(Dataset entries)
+--

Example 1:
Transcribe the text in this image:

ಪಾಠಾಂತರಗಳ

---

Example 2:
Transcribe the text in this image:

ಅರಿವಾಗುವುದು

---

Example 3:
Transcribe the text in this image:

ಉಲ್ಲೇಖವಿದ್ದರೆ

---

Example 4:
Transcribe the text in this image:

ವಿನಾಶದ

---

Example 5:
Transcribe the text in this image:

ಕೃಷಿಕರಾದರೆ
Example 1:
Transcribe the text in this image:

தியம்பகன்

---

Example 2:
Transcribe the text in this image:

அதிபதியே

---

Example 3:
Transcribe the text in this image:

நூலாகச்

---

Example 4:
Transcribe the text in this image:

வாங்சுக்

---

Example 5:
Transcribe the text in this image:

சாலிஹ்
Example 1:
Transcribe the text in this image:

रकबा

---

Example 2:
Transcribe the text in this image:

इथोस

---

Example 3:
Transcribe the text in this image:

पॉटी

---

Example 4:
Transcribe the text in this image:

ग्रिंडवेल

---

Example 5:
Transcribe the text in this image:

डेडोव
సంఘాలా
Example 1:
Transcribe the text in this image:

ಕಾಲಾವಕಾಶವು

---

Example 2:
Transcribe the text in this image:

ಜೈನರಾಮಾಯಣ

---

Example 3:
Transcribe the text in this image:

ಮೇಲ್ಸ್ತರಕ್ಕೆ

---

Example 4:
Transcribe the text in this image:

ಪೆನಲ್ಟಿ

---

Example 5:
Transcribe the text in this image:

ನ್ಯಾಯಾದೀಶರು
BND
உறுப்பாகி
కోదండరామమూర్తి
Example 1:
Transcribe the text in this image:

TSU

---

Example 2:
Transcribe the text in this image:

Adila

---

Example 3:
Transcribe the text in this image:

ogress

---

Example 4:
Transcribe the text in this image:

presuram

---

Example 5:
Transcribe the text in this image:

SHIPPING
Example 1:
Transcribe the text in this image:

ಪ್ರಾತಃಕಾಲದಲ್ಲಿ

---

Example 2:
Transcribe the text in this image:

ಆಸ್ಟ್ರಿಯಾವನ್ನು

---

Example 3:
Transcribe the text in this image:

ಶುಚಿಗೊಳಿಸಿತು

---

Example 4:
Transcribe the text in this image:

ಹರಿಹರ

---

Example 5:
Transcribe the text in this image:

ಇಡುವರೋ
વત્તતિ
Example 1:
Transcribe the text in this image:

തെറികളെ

+--

▶ **Directions**
The response should be an exact repeat of the data above.

▶ **Problem solution**
Example 1:
Transcribe the text in this image:

ಪಾಠಾಂತರಗಳ

---

Example 2:
Transcribe the text in this image:

ಅರಿವಾಗುವುದು

---

Example 3:
Transcribe the text in this image:

ಉಲ್ಲೇಖವಿದ್ದರೆ

---

Example 4:
Transcribe the text in this image:

ವಿನಾಶದ

---

Example 5:
Transcribe the text in this image:

ಕೃಷಿಕರಾದರೆ
Example 1:
Transcribe the text in this image:

தியம்பகன்

---

Example 2:
Transcribe the text in this image:

அதிபதியே

---

Example 3:
Transcribe the text in this image:

நூலாகச்

---

Example 4:
Transcribe the text in this image:

வாங்சுக்

---

Example 5:
Transcribe the text in this image:

சாலிஹ்
Example 1:
Transcribe the text in this image:

रकबा

---

Example 2:
Transcribe the text in this image:

इथोस

---

Example 3:
Transcribe the text in this image:

पॉटी

---

Example 4:
Transcribe the text in this image:

ग्रिंडवेल

---

Example 5:
Transcribe the text in this image:

डेडोव
సంఘాలా
Example 1:
Transcribe the text in this image:

ಕಾಲಾವಕಾಶವು

---

Example 2:
Transcribe the text in this image:

ಜೈನರಾಮಾಯಣ

---

Example 3:
Transcribe the text in this image:

ಮೇಲ್ಸ್ತರಕ್ಕೆ

---

Example 4:
Transcribe the text in this image:

ಪೆನಲ್ಟಿ

---

Example 5:
Transcribe the text in this image:

ನ್ಯಾಯಾದೀಶರು
BND
உறுப்பாகி
కోదండరామమూర్తి
Example 1:
Transcribe the text in this image:

TSU

---

Example 2:
Transcribe the text in this image:

Adila

---

Example 3:
Transcribe the text in this image:

ogress

---

Example 4:
Transcribe the text in this image:

presuram

---

Example 5:
Transcribe the text in this image:

SHIPPING
Example 1:
Transcribe the text in this image:

ಪ್ರಾತಃಕಾಲದಲ್ಲಿ

---

Example 2:
Transcribe the text in this image:

ಆಸ್ಟ್ರಿಯಾವನ್ನು

---

Example 3:
Transcribe the text in this image:

ಶುಚಿಗೊಳಿಸಿತು

---

Example 4:
Transcribe the text in this image:

ಹರಿಹರ

---

Example 5:
Transcribe the text in this image:

ಇಡುವರೋ
વત્તતિ
Example 1:
Transcribe the text in this image:

തെറികളെ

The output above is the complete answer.